| Assigned task |
Transcribe the data below verbatim from the line with "nose: (118, 96)" to the line with "right eye: (82, 87)". Include both of those lines.

| Extracted data |
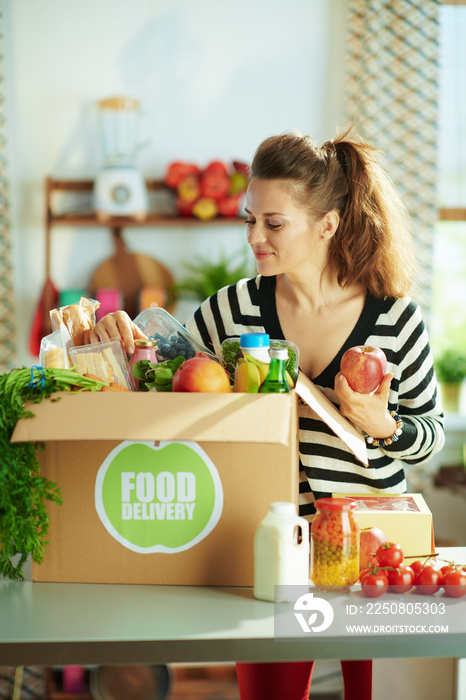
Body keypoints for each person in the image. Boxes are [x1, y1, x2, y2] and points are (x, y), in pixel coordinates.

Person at [88, 128, 445, 700]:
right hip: (264, 544)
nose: (255, 236)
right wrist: (120, 342)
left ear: (327, 224)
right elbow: (160, 386)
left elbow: (429, 438)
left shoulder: (396, 317)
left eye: (273, 223)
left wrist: (383, 425)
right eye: (249, 219)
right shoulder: (230, 309)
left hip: (367, 555)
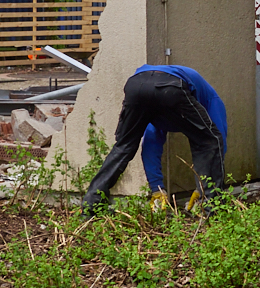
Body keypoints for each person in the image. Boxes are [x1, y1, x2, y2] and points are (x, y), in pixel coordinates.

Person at [82, 64, 227, 215]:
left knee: (124, 146)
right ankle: (212, 208)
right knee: (210, 139)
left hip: (136, 85)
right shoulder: (212, 100)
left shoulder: (161, 112)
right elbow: (216, 142)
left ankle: (91, 206)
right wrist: (204, 188)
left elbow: (150, 144)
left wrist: (157, 188)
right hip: (171, 87)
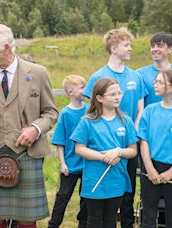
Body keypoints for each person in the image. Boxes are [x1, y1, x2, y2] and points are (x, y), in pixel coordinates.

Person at [0, 24, 58, 228]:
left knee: (27, 219)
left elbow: (51, 112)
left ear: (7, 48)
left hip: (26, 155)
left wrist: (35, 129)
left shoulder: (37, 73)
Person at [83, 27, 147, 227]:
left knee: (127, 192)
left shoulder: (136, 76)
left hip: (127, 145)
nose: (130, 48)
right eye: (126, 45)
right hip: (101, 148)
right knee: (98, 196)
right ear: (113, 48)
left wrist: (131, 137)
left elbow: (140, 109)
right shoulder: (97, 76)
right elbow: (90, 112)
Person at [71, 78, 138, 228]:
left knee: (110, 220)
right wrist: (103, 157)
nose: (118, 96)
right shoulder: (87, 122)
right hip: (94, 181)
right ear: (99, 98)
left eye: (119, 93)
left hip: (116, 180)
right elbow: (79, 148)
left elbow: (133, 150)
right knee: (94, 221)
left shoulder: (126, 121)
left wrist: (118, 152)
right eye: (112, 94)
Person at [48, 75, 88, 228]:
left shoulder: (89, 110)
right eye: (82, 87)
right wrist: (63, 163)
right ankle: (54, 224)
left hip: (87, 164)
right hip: (70, 165)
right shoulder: (65, 113)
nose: (85, 90)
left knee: (85, 199)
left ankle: (83, 223)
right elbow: (60, 141)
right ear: (70, 92)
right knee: (63, 196)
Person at [138, 69, 172, 228]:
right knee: (148, 216)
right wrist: (150, 168)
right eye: (155, 81)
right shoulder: (150, 110)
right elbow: (144, 140)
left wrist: (170, 172)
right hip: (150, 167)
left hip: (170, 169)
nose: (155, 85)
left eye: (160, 82)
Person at [137, 32, 172, 107]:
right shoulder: (139, 74)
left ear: (170, 49)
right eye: (153, 46)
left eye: (160, 46)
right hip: (150, 117)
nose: (155, 49)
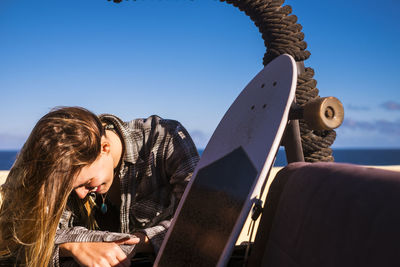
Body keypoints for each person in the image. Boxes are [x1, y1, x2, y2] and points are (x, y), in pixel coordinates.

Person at [0, 107, 200, 267]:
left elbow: (200, 224)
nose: (79, 195)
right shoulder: (46, 157)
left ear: (104, 148)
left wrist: (133, 244)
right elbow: (12, 236)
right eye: (69, 189)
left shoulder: (166, 140)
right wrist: (74, 246)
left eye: (86, 183)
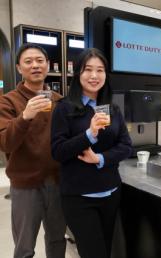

| Answer box |
nose: (118, 96)
right shoulder: (87, 122)
right hip: (94, 181)
right ear: (99, 98)
left eye: (119, 93)
left hip: (116, 180)
right elbow: (79, 148)
left elbow: (133, 150)
right knee: (94, 221)
left shoulder: (126, 121)
left wrist: (118, 152)
right eye: (112, 94)
Person at [48, 75, 88, 228]:
left shoulder: (89, 110)
right eye: (82, 87)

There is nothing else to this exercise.